One-click Grouping/Filtering

This handy One-Click grouping feature allows grouping of the selected field in query results to calculate counts, totals, minimums, maximums, and averages with a single click. One-click filtering enables the filtering of the selected field-value pairs in query results.

One-click Features

For date fields, grouping by a certain point in time is not practical. We have enhanced grouping of date and time fields. The one-click grouping function will be grouped by day (formatted by $dateToString operator), and users also modify the generated code to support more date ranges.

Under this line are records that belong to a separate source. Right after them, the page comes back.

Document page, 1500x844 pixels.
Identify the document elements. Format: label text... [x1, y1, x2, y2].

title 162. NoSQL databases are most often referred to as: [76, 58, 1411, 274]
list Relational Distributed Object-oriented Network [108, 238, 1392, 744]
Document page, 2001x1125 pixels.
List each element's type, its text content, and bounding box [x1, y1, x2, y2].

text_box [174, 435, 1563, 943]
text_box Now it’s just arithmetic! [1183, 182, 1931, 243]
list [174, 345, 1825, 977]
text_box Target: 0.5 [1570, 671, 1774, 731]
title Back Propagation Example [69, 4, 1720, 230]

The $dateToString operator converts a date object to a string according to a user-specified format. The date must be a valid expression that resolves to a Date, a Timestamp, or an ObjectID. Please refer to this page for format descriptors.

Group by date - generated code


MongoDB Log Parser

This feature includes two MongoDB log viewers, one for parsing and displaying the most recent 1024 logged MongoD events, and the other for parsing and displaying external MongoDB log files. This tool will parse the log quickly and output general information about its contents, including timestamp, severity, component, context, and command-specific messages. It also allows you to save parsed log entries to MongoDB's collection so that you can further analyze and query the logs using MongoDB's find method.

MongoDB log parser


ES2022+ Syntax Support

JavaScript ES2022+ has arrived. It lets us write dramatically more concise and readable MongoDB shell script, thanks to built-in support for block variable scoping, arrow functions, template strings, top-level await, optional chaining, nullish coalescing and numerous other improvements to the language.

ESNext

Visualizing GeoJSON Objects

NoSQLBooster allows users to visualize the MongoDB GeoJSON Objects quickly. The GeoJSON is a format for encoding geographical data structures, using the JavaScript Object Notation (JSON).

Visualize GeoJSON


Switch RS Member/Database Within the Editor

In many panels, we have added a replica set members selector that allows you to switch between the members of the replica set in the interface. This is especially convenient for monitoring tools, and many times you want to drill down to a rs member to see the details.

Replica set members drop-down list

You can directly connect and switch members of the replica set within the script editor. Switch rs member in editor



Test Data Generator (Mock Data)

Navicat for MongoDB now has this feature, and it is no longer so unique.

Create a large collection with random, but "real data" is available in NoSQLBooster for MongoDB. We now provide more than 100 templates to create random faked "real" data, and you can use this tool to generate mock data with incredible large size. You could also define how much data is blank too, and how many docs to create. All settings will create a script in the shell, and you could customize it with more complex business logic. We also added several code templates that start with generateTestData to make it easier to generate fake data.